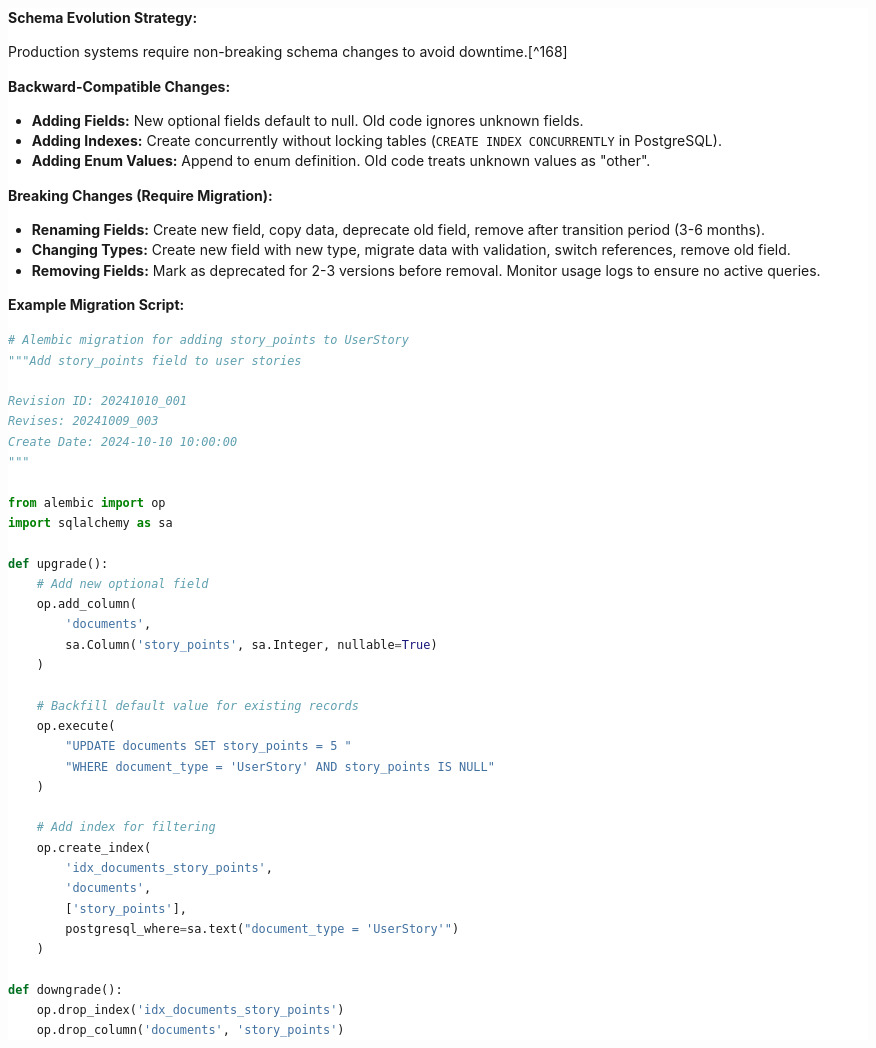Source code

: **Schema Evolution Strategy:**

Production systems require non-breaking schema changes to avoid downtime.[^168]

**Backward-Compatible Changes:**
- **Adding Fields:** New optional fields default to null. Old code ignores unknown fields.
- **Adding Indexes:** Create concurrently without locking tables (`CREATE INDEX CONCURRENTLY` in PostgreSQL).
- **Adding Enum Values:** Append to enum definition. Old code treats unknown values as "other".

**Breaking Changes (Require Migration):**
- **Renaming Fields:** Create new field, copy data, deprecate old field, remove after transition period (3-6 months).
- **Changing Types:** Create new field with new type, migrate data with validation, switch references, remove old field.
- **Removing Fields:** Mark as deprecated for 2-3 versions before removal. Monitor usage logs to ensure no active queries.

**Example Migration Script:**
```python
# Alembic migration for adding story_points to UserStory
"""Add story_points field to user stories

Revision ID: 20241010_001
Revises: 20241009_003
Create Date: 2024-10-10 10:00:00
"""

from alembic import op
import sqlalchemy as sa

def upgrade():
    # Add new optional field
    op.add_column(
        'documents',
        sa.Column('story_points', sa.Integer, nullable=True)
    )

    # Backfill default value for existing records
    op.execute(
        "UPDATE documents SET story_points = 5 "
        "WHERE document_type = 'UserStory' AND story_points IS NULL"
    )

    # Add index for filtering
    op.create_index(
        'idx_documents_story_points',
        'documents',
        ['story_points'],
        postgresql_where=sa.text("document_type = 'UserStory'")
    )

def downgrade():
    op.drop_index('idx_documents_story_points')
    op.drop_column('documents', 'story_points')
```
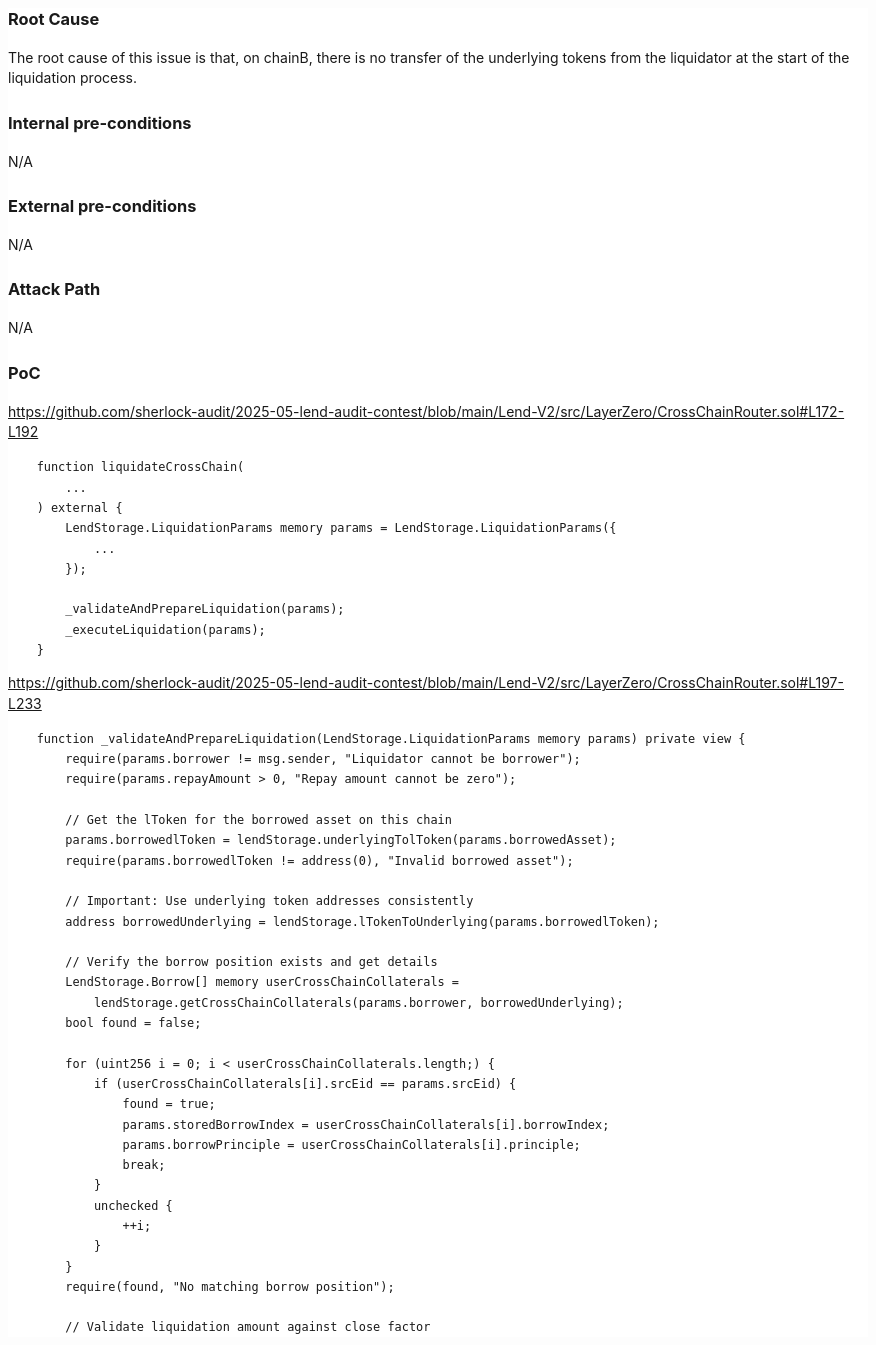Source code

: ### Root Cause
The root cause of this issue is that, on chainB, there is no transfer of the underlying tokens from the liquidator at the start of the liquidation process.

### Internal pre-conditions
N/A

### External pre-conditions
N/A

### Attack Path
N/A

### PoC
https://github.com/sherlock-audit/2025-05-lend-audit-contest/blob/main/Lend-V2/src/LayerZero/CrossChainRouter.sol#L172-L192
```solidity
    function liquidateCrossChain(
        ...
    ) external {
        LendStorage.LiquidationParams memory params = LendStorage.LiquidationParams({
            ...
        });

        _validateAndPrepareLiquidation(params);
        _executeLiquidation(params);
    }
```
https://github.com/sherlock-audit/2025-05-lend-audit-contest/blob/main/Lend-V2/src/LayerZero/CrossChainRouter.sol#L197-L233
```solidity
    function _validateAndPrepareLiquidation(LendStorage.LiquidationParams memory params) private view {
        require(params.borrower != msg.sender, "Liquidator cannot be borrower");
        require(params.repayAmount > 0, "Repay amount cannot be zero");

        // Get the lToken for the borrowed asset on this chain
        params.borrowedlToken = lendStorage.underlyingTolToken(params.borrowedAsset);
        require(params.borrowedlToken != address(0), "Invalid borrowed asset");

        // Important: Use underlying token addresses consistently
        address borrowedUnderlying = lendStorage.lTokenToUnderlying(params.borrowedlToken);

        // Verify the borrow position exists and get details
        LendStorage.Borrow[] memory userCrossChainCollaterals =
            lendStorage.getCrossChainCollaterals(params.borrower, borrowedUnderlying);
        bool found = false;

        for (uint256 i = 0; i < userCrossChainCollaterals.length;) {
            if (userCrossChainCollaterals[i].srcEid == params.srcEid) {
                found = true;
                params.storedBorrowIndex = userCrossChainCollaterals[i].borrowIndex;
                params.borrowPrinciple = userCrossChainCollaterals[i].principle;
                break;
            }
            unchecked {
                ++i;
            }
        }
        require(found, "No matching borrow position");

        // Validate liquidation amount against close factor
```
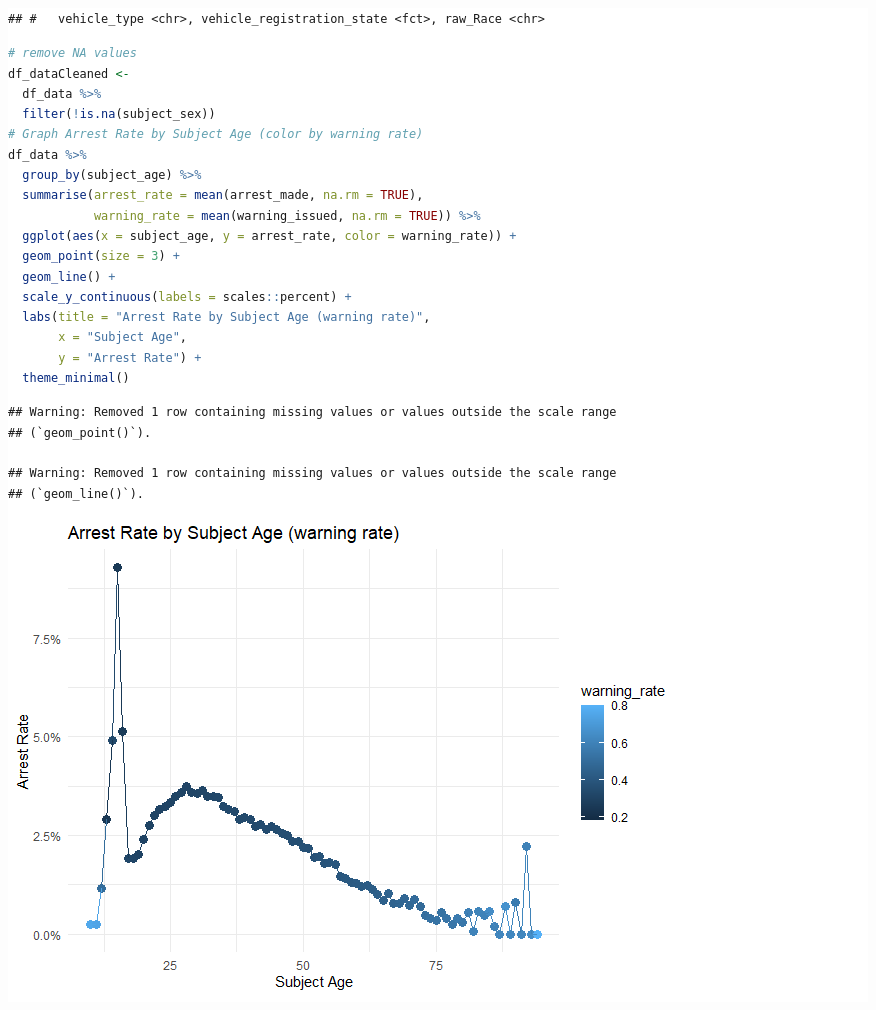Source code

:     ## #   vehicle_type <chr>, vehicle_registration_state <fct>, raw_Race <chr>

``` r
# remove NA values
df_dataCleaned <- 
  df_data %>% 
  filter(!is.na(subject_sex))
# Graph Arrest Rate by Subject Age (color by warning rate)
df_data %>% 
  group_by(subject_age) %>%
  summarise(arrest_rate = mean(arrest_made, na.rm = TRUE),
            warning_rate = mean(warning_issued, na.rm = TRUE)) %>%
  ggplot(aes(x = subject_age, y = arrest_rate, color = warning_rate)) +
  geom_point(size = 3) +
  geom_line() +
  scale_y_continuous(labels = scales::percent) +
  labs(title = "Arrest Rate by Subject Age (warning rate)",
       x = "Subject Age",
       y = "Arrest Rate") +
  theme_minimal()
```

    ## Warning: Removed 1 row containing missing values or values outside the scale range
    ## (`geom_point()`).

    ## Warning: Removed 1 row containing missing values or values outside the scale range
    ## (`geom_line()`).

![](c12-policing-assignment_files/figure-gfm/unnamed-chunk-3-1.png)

◇ ◇ ◇ ◇ ◇

--- Task requirements ---
Give the number of lines in the entries that contain "userCrossChainCollaterals", and add nothing.

--- Task result ---
5